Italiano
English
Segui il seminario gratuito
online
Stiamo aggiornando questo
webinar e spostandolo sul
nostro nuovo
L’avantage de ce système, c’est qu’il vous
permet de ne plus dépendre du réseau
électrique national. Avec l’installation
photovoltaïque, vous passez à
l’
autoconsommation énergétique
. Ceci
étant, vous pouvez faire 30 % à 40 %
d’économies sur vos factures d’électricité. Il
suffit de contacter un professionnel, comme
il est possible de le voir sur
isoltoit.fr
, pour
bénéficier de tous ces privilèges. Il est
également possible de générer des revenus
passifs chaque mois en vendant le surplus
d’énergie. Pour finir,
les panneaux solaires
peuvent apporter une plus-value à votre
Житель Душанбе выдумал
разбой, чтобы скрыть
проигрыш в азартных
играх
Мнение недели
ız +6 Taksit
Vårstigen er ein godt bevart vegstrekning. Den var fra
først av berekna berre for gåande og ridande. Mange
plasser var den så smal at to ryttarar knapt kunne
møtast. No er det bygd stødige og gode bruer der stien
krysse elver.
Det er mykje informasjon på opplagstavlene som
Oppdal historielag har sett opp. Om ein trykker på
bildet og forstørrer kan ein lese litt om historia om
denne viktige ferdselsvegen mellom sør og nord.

· · ·

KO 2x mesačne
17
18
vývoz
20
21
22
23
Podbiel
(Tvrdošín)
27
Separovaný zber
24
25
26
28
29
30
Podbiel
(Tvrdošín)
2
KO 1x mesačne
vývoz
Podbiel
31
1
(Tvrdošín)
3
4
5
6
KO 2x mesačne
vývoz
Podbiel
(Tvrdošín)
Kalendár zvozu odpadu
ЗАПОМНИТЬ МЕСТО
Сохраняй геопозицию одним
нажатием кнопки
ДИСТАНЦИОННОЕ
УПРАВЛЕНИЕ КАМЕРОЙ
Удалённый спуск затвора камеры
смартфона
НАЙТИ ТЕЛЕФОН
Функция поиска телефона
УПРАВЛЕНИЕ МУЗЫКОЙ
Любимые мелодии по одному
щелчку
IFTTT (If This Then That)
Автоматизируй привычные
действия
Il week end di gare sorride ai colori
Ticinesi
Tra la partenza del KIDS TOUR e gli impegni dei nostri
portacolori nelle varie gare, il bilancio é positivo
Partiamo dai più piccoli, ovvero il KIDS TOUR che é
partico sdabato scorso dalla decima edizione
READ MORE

· · ·

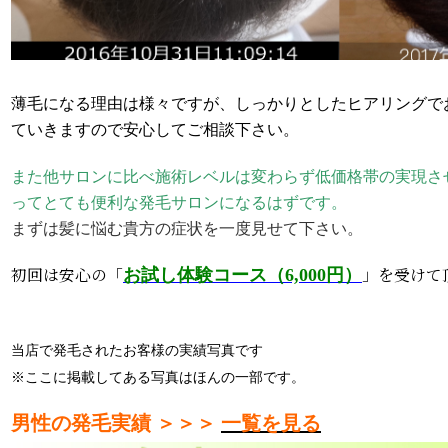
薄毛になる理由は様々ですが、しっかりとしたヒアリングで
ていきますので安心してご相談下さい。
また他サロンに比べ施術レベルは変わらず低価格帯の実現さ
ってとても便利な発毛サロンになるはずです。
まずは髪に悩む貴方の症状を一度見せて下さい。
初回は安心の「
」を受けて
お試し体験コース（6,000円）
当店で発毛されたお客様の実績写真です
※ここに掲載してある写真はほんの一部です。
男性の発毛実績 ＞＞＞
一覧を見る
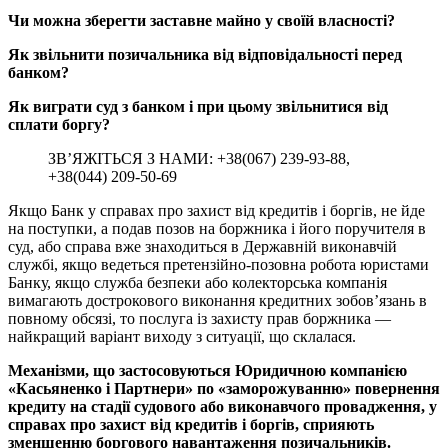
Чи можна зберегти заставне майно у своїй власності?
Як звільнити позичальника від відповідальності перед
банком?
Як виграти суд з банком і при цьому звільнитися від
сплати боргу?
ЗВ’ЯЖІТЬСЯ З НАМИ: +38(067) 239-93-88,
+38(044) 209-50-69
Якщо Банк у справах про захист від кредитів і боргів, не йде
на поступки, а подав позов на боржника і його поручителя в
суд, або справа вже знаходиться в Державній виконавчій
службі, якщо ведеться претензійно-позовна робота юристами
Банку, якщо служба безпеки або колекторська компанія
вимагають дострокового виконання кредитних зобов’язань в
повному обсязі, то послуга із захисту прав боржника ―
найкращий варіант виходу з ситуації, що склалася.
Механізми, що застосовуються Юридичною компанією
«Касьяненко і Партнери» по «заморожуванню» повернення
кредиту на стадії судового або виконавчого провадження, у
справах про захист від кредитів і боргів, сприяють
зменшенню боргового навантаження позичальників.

· · ·

- _PROBLEM DETAILS_:
For the string "gare", go line by line through the material and copy every line that has it.

- _TASK RESPONSE_:
Il week end di gare sorride ai colori
portacolori nelle varie gare, il bilancio é positivo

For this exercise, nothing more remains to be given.